(Records from a dataset)
==================================================

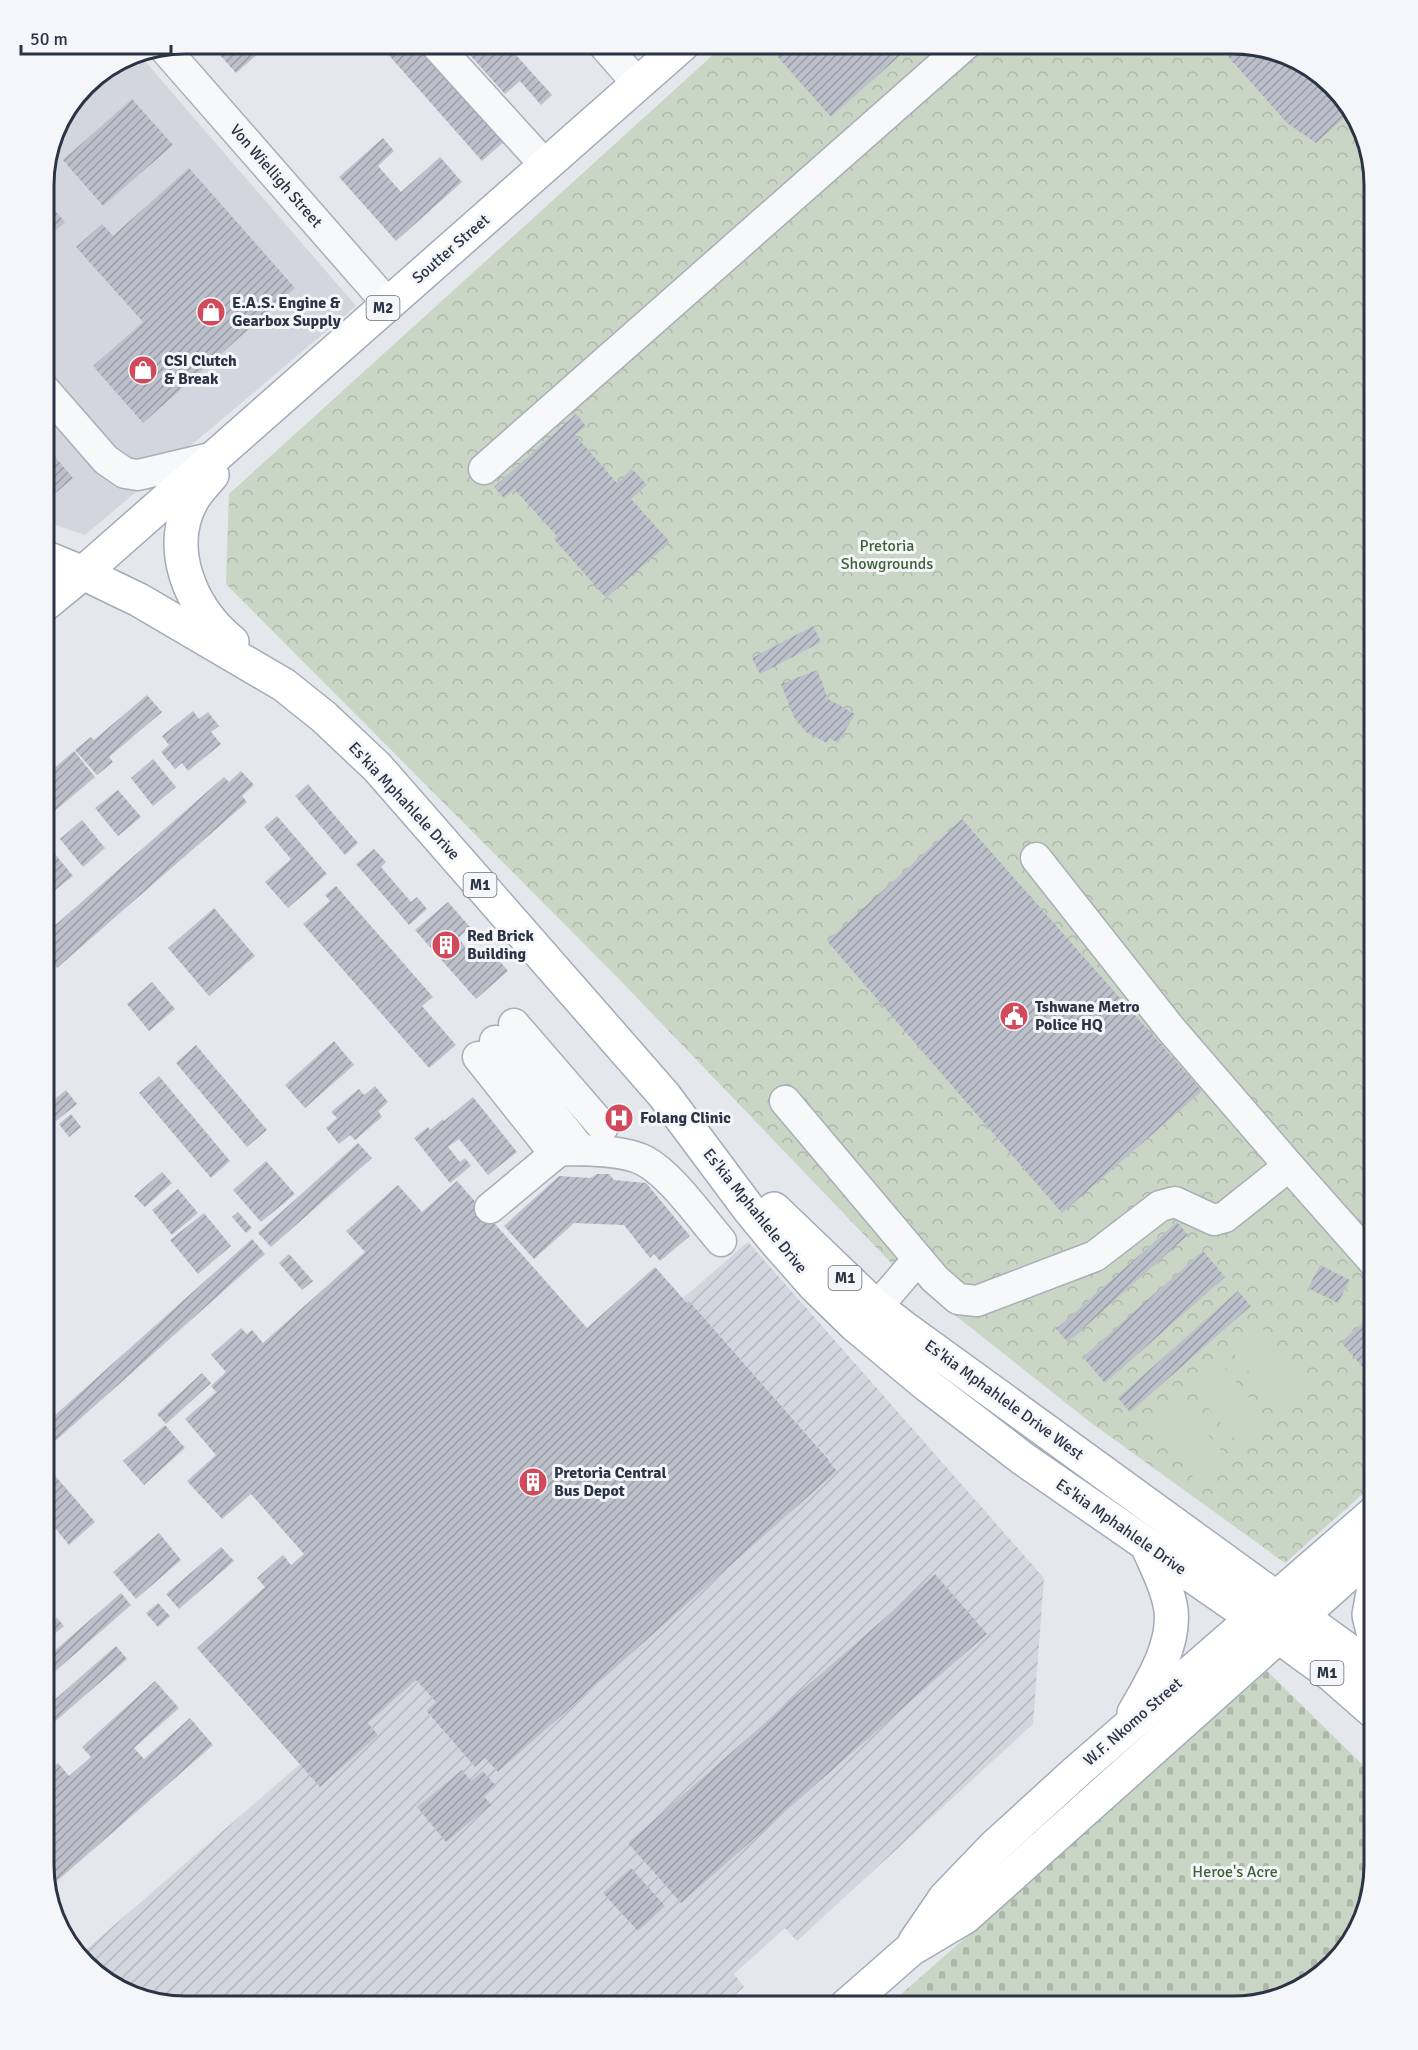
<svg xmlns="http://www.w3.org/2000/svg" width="1418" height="2050" font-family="Signika,sans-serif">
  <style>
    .built { fill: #d2d6de }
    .industrial { fill: url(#industrial-furrows) }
    .cemetery { fill: url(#cemetery-stones) }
    .park { fill: url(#park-crowns) }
    .pitch { fill: #c9d6c5 }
    .building { fill: url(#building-hatch) }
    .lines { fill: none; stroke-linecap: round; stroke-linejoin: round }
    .minor-casing { stroke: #a9aeb7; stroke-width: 33 }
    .major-casing { stroke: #a3abb8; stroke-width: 36 }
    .minor { stroke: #f7f8fa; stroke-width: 30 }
    .major { stroke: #fff; stroke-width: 33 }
    .labels { text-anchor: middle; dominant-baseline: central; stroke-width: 6; stroke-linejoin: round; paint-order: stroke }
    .shield { fill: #f4f6f9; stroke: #676e7b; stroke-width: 1.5 }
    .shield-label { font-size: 15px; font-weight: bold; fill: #2b3445 }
    .street-label { font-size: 16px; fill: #2b3445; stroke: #f4f6f9 }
    .poi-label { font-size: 16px; font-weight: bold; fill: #2b3445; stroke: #f4f6f9; text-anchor: start }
    .park-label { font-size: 16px; fill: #3f6138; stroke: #f4f6f9 }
    .rim { fill: none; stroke: #2b3445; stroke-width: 3 }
  </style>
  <defs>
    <pattern id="industrial-furrows" width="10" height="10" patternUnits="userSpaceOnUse" patternTransform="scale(1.5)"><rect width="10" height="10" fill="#d2d6de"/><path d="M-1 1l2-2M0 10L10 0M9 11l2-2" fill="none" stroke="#b4b8c0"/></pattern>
    <pattern id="cemetery-stones" width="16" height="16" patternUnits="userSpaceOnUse" patternTransform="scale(1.5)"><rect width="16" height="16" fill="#c9d6c5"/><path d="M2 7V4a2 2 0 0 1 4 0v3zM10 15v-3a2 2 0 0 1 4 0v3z" fill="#adb8ab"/></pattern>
    <pattern id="park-crowns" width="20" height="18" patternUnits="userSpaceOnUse" patternTransform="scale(1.5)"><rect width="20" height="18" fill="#c9d6c5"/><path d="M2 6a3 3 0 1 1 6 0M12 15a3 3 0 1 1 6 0" fill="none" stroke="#adb8ab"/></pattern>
    <pattern id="building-hatch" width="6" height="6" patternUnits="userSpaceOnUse" patternTransform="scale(1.5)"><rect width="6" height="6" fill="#bbc0ca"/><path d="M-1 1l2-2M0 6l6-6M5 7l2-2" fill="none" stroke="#989da6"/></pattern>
  </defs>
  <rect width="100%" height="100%" fill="#e4e7ec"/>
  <!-- built -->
  <polygon class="built" points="138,53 356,306 85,535 44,521 44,176 54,131 85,85 131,54"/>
  <!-- industrial -->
  <polygon class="industrial" points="748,1242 1044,1578 1033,1724 797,1941 785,1928 734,1974 744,1987 722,2006 176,2006 114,1987 81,1954 300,1764 378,1735 368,1723 416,1680 436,1702 426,1712 475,1767 485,1758 498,1772 836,1472 829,1462 830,1460 689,1301 687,1303 683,1298"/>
  <!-- cemetery -->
  <polygon class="cemetery" points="1267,1671 1374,1776 1374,1865 1355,1936 1303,1988 1233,2006 888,2006"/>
  <!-- park -->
  <polygon class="park" points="725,44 1242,44 1311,67 1356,115 1374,185 1374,1484 1285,1563 1090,1422 898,1270 618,978 226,584 229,494"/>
  <!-- pitch -->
  <g class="pitch">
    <polygon points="1260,1326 1314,1390 1284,1414 1231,1350"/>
    <polygon points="1218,1360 1271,1424 1242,1448 1188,1384"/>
    <polygon points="1176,1396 1229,1460 1199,1484 1146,1420"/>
  </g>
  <!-- building -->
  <g class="building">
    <polygon points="210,44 269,44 236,73"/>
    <polygon points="396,44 420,44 506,140 482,161 386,52"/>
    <polygon points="460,44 486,44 492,50 499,44 506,44 552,95 541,105 520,81 505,94"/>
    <polygon points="791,44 913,44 831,117 777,56"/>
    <polygon points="1217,44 1242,44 1311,67 1352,111 1316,143 1287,123"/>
    <polygon points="132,99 173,145 103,206 63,160"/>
    <polygon points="383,138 394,151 378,166 401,192 440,157 462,182 396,241 339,177"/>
    <polygon points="189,168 295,288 143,423 93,366 143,322 76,247 102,224 113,236"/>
    <polygon points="44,198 65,222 44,241"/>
    <polygon points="576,414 586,426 575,435 617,483 632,469 647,485 631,499 670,542 606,598 554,539 557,536 514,489 504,498 494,487"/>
    <polygon points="44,444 73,478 44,503"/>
    <polygon points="813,626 821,642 760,674 752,658"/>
    <polygon points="817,670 828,699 855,714 838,743 830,738 827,743 806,732 794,717 781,684"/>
    <polygon points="147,695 162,712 109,757 113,762 97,775 75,750 91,737 94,740"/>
    <polygon points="193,711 199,719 208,712 219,726 211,732 221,744 188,771 182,763 175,769 161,752 169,745 162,736"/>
    <polygon points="44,750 54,762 44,771"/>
    <polygon points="74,751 95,777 50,815 44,807 44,777"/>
    <polygon points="153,759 176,787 153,806 131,778"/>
    <polygon points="241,771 254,785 242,796 247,802 57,968 54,964 44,972 44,935 224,777 229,782"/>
    <polygon points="308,784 358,843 345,855 295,796"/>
    <polygon points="118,790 141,817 118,836 95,808"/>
    <polygon points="277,816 327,874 288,908 265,882 291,859 264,827"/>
    <polygon points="962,819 1202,1091 1062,1213 827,941"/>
    <polygon points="82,820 105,848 83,867 60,839"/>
    <polygon points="50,848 73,876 50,894 44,886 44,854"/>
    <polygon points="374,849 386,862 381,867 411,902 417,897 427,909 409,925 356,864"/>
    <polygon points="336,886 433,997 422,1006 456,1045 429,1068 303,924 330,901 325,895"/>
    <polygon points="44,888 50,895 44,900"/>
    <polygon points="448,902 470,927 458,938 478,962 491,951 508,971 476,999 415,930"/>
    <polygon points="214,908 255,956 209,996 168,948"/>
    <polygon points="152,982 175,1009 149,1031 127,1004"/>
    <polygon points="334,1041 354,1065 305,1108 285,1085"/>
    <polygon points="196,1045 267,1130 247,1147 176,1063"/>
    <polygon points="159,1076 230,1161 211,1178 139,1093"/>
    <polygon points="375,1086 388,1102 378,1111 382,1117 355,1140 350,1135 339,1144 326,1128 337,1118 331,1112 359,1089 364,1095"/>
    <polygon points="66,1090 77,1104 56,1121 45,1107"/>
    <polygon points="473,1097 517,1152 488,1175 459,1139 448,1147 460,1162 465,1158 471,1166 450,1183 414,1138 428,1127 430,1130 443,1119 444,1121"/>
    <polygon points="71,1114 81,1127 69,1137 59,1124"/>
    <polygon points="358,1143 372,1158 271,1247 258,1233"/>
    <polygon points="266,1161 295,1194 261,1222 233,1190"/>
    <polygon points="162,1172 172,1183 145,1207 134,1196"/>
    <polygon points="597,1174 609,1174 614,1180 646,1183 690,1236 660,1261 654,1254 650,1258 624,1225 574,1223 534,1259 504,1226 559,1176 590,1178"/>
    <polygon points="457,1181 587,1328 655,1267 687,1303 689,1301 830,1461 829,1462 837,1471 498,1772 485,1758 475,1767 426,1711 436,1702 416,1680 368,1723 378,1735 320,1787 197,1648 265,1587 257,1578 283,1555 291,1565 304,1554 251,1494 222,1519 187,1481 216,1455 185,1419 216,1392 211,1386 226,1372 211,1355 241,1328 247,1334 252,1330 263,1343 365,1252 346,1231 398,1185 422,1212"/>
    <polygon points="178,1189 198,1213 172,1235 152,1210"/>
    <polygon points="238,1212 252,1228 246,1233 232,1217"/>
    <polygon points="204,1213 231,1246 198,1274 170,1240"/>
    <polygon points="1177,1222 1188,1235 1068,1342 1056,1329"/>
    <polygon points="252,1239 265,1254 44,1451 44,1425"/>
    <polygon points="1203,1251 1225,1277 1105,1383 1083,1357"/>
    <polygon points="289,1254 313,1281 302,1290 279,1263"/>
    <polygon points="1320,1265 1350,1280 1338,1303 1308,1288"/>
    <polygon points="1238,1291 1251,1306 1130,1412 1118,1398"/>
    <polygon points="1369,1317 1374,1324 1374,1364 1373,1362 1365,1370 1341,1342"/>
    <polygon points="202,1373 211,1383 166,1424 157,1414"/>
    <polygon points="165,1425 185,1448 144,1485 123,1461"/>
    <polygon points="51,1471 95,1522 69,1545 44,1515 44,1477"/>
    <polygon points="159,1533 181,1560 136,1599 113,1572"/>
    <polygon points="221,1547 234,1561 179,1609 166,1594"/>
    <polygon points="935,1574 987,1634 681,1903 628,1843"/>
    <polygon points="121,1593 131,1605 44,1681 44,1660"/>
    <polygon points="158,1603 170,1616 158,1627 146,1613"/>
    <polygon points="57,1618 64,1626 53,1635 46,1628"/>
    <polygon points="116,1646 127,1659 44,1731 44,1709"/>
    <polygon points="155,1681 179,1708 134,1748 144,1759 190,1718 213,1745 57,1881 44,1865 44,1846 54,1836 45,1826 44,1828 44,1776 58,1763 69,1776 91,1757 82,1747"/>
    <polygon points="462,1770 471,1781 483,1771 496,1786 484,1796 491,1805 446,1842 417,1807"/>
    <polygon points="631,1868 665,1906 638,1931 603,1893"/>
  </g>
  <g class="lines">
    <!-- minor casing -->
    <g class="minor-casing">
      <g id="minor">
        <polyline points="435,44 545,165"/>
        <polyline points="603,44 638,84"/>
        <polyline points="164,48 388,304"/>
        <polyline points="44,389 106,460 125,473 138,475 214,457"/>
        <polyline points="484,469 966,44"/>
        <polyline points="1036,858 1170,1028 1289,1166 1374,1262"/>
        <polyline points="514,1024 603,1127"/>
        <polyline points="495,1041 581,1150"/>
        <polyline points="478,1057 555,1154"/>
        <polyline points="785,1101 935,1279 958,1299 977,1301 1095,1256 1160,1206 1175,1202 1214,1220 1225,1217 1289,1166"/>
        <path d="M490 1208 555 1154 562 1150C585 1150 625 1150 645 1161 671 1175 701 1218 721 1241"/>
        <polyline points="877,1307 918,1259"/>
      </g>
    </g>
    <!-- major casing -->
    <g class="major-casing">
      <g id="major">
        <path d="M212 475C206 482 199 489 194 497 164 546 190 608 232 642"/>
        <polyline points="44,557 83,573 139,600 284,685 324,717 377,767 664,1095 749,1209 777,1243 815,1286 855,1325 927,1385 1022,1458 1253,1618 1333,1676 1374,1712"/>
        <polyline points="44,605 83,573 683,44"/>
        <polyline points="774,1209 872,1303 903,1327 1374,1669"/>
        <polyline points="1374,1636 1369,1615 1374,1587"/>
        <path d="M1134 1713C1151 1683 1175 1646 1171 1610 1168 1588 1156 1566 1147 1545"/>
        <polyline points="915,1942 945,1898 994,1847 1075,1773 1374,1513"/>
        <polyline points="846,2006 911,1949 965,1917 1374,1551"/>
      </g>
    </g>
    <!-- minor -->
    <use href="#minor" class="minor"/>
    <!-- major -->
    <use href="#major" class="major"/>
  </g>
  <!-- icons -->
  <defs>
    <g id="shop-disc" transform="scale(1.5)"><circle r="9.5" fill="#d1495b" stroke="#f4f6f9"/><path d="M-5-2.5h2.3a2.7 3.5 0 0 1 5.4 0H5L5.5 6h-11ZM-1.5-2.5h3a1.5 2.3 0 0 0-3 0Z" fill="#fff"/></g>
    <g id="building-disc" transform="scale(1.5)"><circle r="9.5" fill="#d1495b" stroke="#f4f6f9"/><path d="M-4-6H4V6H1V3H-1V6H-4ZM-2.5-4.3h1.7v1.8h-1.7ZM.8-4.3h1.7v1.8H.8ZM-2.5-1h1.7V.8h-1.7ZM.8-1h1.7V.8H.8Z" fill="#fff"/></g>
    <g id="civic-disc" transform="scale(1.5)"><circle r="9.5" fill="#d1495b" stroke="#f4f6f9"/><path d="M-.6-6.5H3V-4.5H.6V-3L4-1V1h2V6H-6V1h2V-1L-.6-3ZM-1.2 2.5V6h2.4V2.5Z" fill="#fff"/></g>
    <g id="hospital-disc" transform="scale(1.5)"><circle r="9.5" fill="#d1495b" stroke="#f4f6f9"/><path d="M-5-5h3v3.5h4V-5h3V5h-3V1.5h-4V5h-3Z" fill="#fff"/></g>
  </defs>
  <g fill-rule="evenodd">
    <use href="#shop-disc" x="211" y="312"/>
    <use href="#shop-disc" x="143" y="370"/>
    <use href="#building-disc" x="446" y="945"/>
    <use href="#civic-disc" x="1014" y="1016"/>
    <use href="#hospital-disc" x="619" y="1118"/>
    <use href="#building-disc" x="533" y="1482"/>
  </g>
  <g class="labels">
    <!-- shield labels -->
    <g class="shield">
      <rect x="366.5" y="296" width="33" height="24" rx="4.5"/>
      <rect x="463.5" y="873" width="33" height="24" rx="4.5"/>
      <rect x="828.5" y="1266" width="33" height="24" rx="4.5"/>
      <rect x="1310.5" y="1661" width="33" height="24" rx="4.5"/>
    </g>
    <g class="shield-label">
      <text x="383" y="308">M2</text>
      <text x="480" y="885">M1</text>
      <text x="845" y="1278">M1</text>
      <text x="1327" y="1673">M1</text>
    </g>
    <!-- street labels -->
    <g class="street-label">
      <text transform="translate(276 176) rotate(49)">Von Wielligh Street</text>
      <text transform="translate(451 249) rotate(-41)">Soutter Street</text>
      <text transform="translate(404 801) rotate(47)">Es'kia Mphahlele Drive</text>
      <text transform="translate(755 1211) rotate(51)">Es'kia Mphahlele Drive</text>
      <text transform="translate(1004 1400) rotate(36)">Es'kia Mphahlele Drive West</text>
      <text transform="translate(1121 1527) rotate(35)">Es'kia Mphahlele Drive</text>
      <text transform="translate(1133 1722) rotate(-41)">W.F. Nkomo Street</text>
    </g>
    <!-- poi labels -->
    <g class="poi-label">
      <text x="232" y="303">E.A.S. Engine &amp;<tspan x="232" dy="18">Gearbox Supply</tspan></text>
      <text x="164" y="361">CSI Clutch<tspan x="164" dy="18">&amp; Break</tspan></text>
      <text x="467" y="936">Red Brick<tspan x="467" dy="18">Building</tspan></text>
      <text x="1035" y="1007">Tshwane Metro<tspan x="1035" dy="18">Police HQ</tspan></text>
      <text x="640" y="1118">Folang Clinic</text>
      <text x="554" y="1473">Pretoria Central<tspan x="554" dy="18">Bus Depot</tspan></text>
    </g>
    <!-- park labels -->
    <g class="park-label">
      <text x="887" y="546">Pretoria<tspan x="887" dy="18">Showgrounds</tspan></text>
      <text x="1235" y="1872">Heroe's Acre</text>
    </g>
  </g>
  <!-- crop -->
  <path d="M0 0H1418V2050H0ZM185 54H1233A131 131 0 0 1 1364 185V1865A131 131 0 0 1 1233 1996H185A131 131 0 0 1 54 1865V185A131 131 0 0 1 185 54Z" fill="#f4f6f9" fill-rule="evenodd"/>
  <path class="rim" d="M185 54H1233A131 131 0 0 1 1364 185V1865A131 131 0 0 1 1233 1996H185A131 131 0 0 1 54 1865V185A131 131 0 0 1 185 54Z"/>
  <!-- scale -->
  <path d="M21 45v9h150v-9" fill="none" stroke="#2b3445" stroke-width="3"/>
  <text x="30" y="45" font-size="18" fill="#2b3445" stroke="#f4f6f9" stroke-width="4.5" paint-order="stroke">50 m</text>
</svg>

==================================================

→ **EXERCISE BRIEF**: In the entries above, find every line holding the word "lines" and copy it out.

→ **RESULT FOR THIS EXERCISE**:
    .lines { fill: none; stroke-linecap: round; stroke-linejoin: round }
  <g class="lines">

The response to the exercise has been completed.